━━ 提示された抜粋 ━━
東京都北区と埼玉県川口市との境を接する荒川。その荒川と隅田川との分岐点の付近に赤色と青色の2基の巨大な水門、岩淵水門があります。青い水門は1982年(昭和57年)から現在まで現役の岩淵水門(青水門)。それとは別に現役を退いた旧岩淵水門(赤水門)が現在でも残されています。赤水門は1924年(大正13年)に竣工したRC造の水門です。関東大震災にも耐え、大雨等で荒川の上流からの流量が増加した際に水門を閉めて隅田川への水の流れを防ぎ、広大な荒川の下流へ水を迂回させる事により、東京を水害から守ってきました。
この2つの水門は荒川を渡る際の風景の一部として溶け込んでおりとても親しみがありますが、東京の治水における「最後の砦」と言うほどの重要な建物であることは普段は意識する人は少ないと思います。
━━━
━━ 未加工の記録 ━━
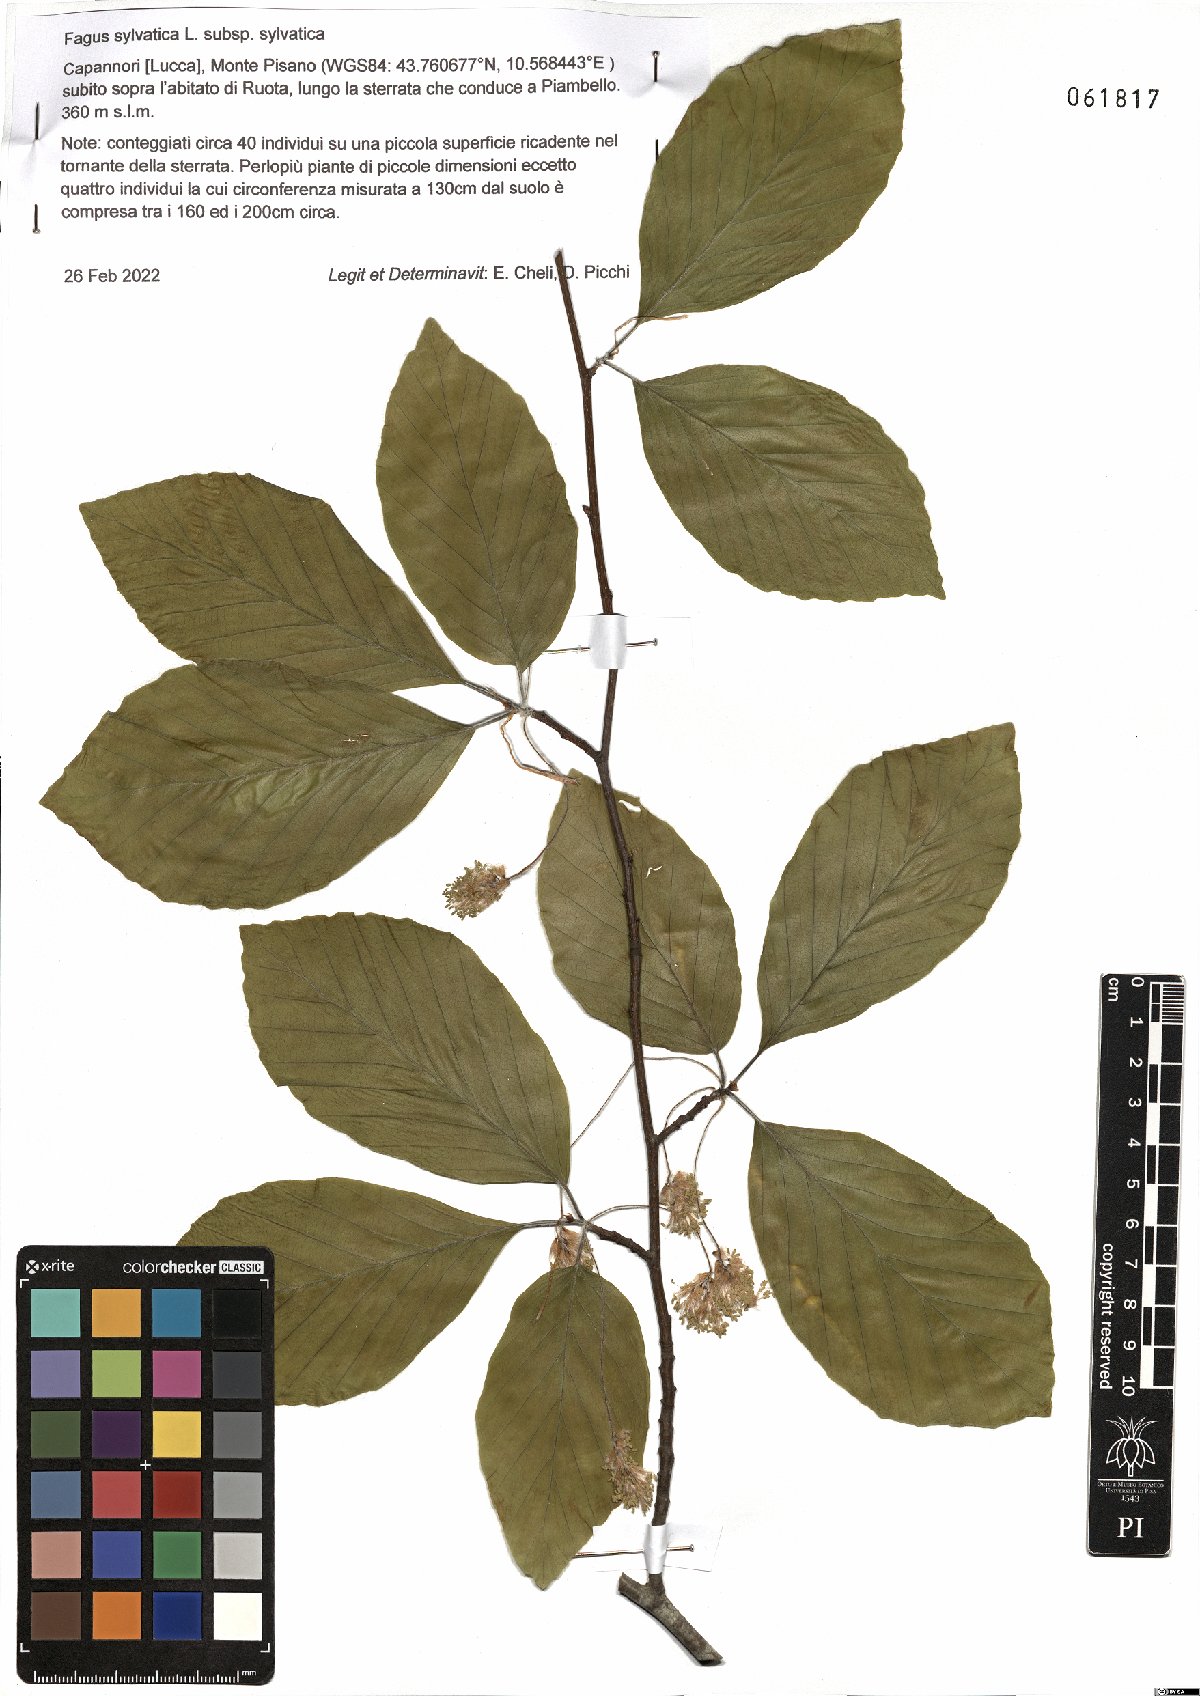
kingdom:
━━━
━━ 未加工の記録 ━━
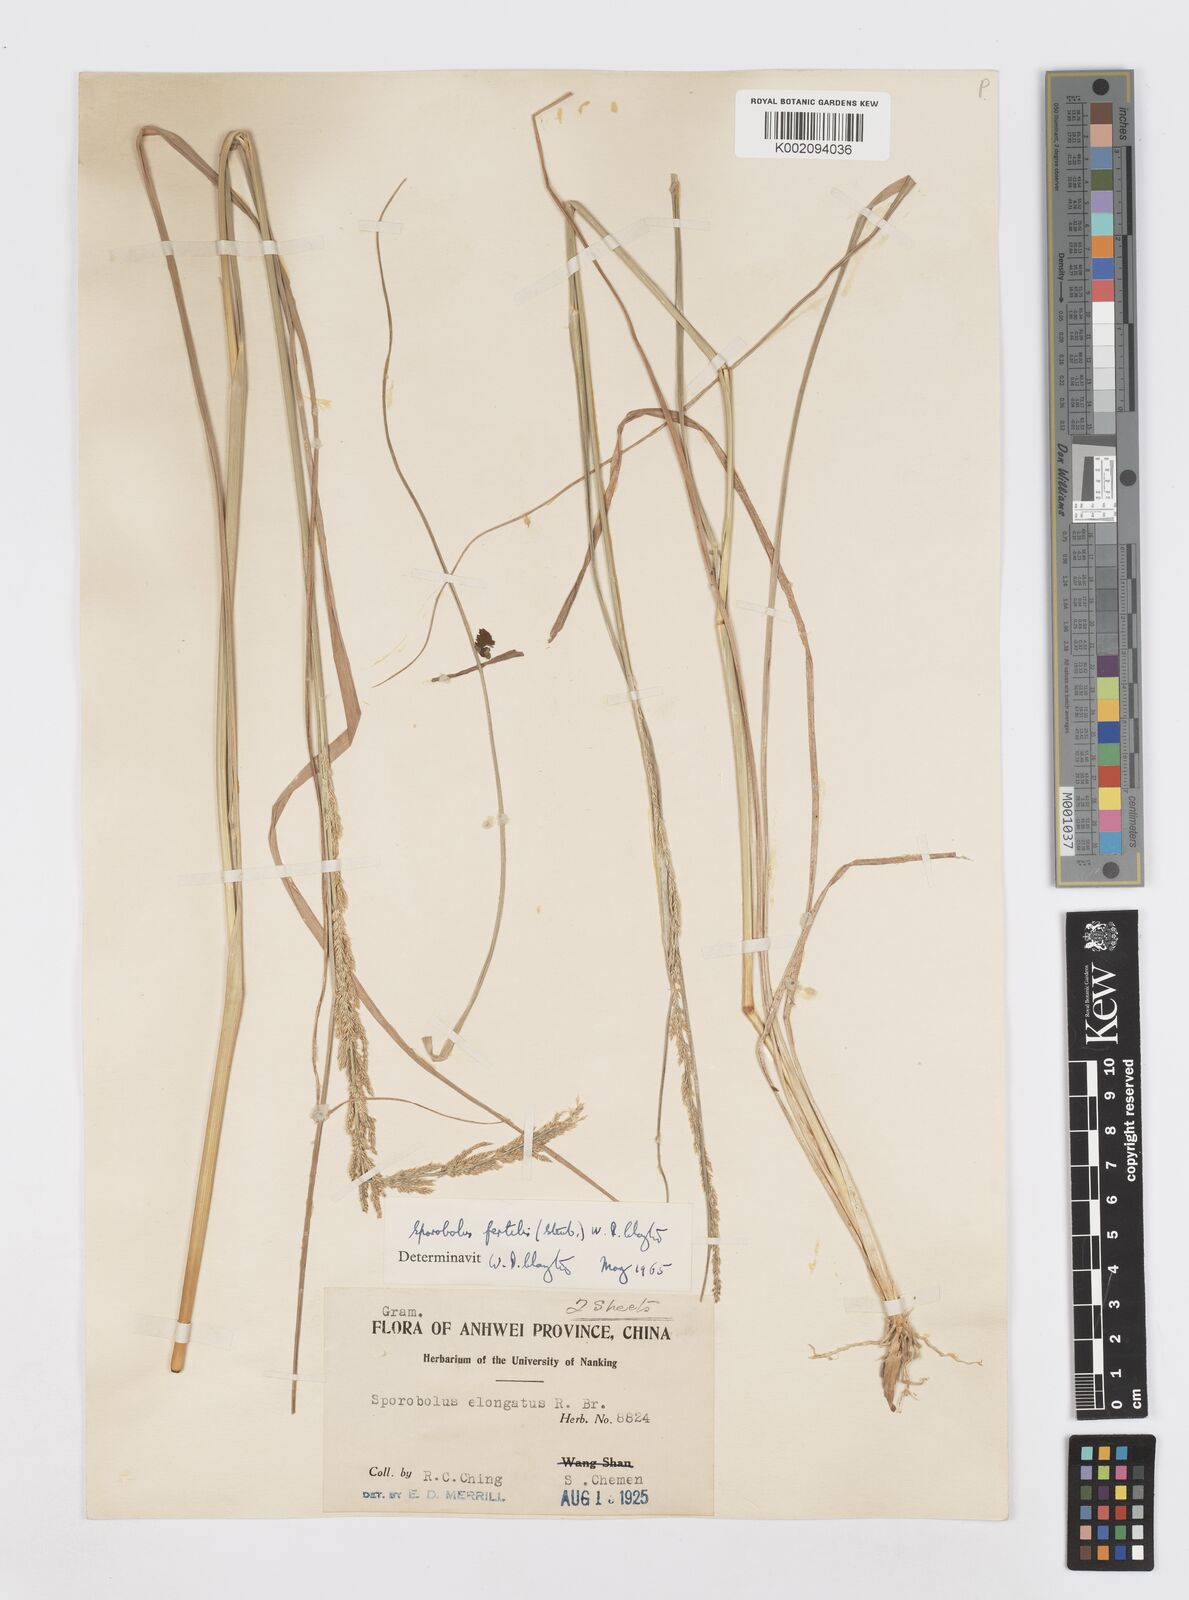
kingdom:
━━━
- [課題の要件]
1 – 岩淵水門に関する抜粋について、次の(a)～(c)の記述が内容と一致するかどうかを、それぞれ「はい」または「いいえ」で答え、判断の根拠となる箇所を抜粋から正確に引用してください。(a) 赤水門は1924年に竣工した。(b) 青水門はすでに現役を退いている。(c) 赤水門は関東大震災で損壊した。
2 – 岩淵水門に関する抜粋のうち、「東京都北区と埼玉県川口市との」から「京を水害から守ってきました。」までのすべてを、一字も変えずに書き写して返してください。
記録を参照する必要はありません。

- [課題への解答]
1 –
(a) はい。「赤水門は1924年(大正13年)に竣工したRC造の水門です」
(b) いいえ。「青い水門は1982年(昭和57年)から現在まで現役の岩淵水門(青水門)」
(c) いいえ。「関東大震災にも耐え」

2 –
東京都北区と埼玉県川口市との境を接する荒川。その荒川と隅田川との分岐点の付近に赤色と青色の2基の巨大な水門、岩淵水門があります。青い水門は1982年(昭和57年)から現在まで現役の岩淵水門(青水門)。それとは別に現役を退いた旧岩淵水門(赤水門)が現在でも残されています。赤水門は1924年(大正13年)に竣工したRC造の水門です。関東大震災にも耐え、大雨等で荒川の上流からの流量が増加した際に水門を閉めて隅田川への水の流れを防ぎ、広大な荒川の下流へ水を迂回させる事により、東京を水害から守ってきました。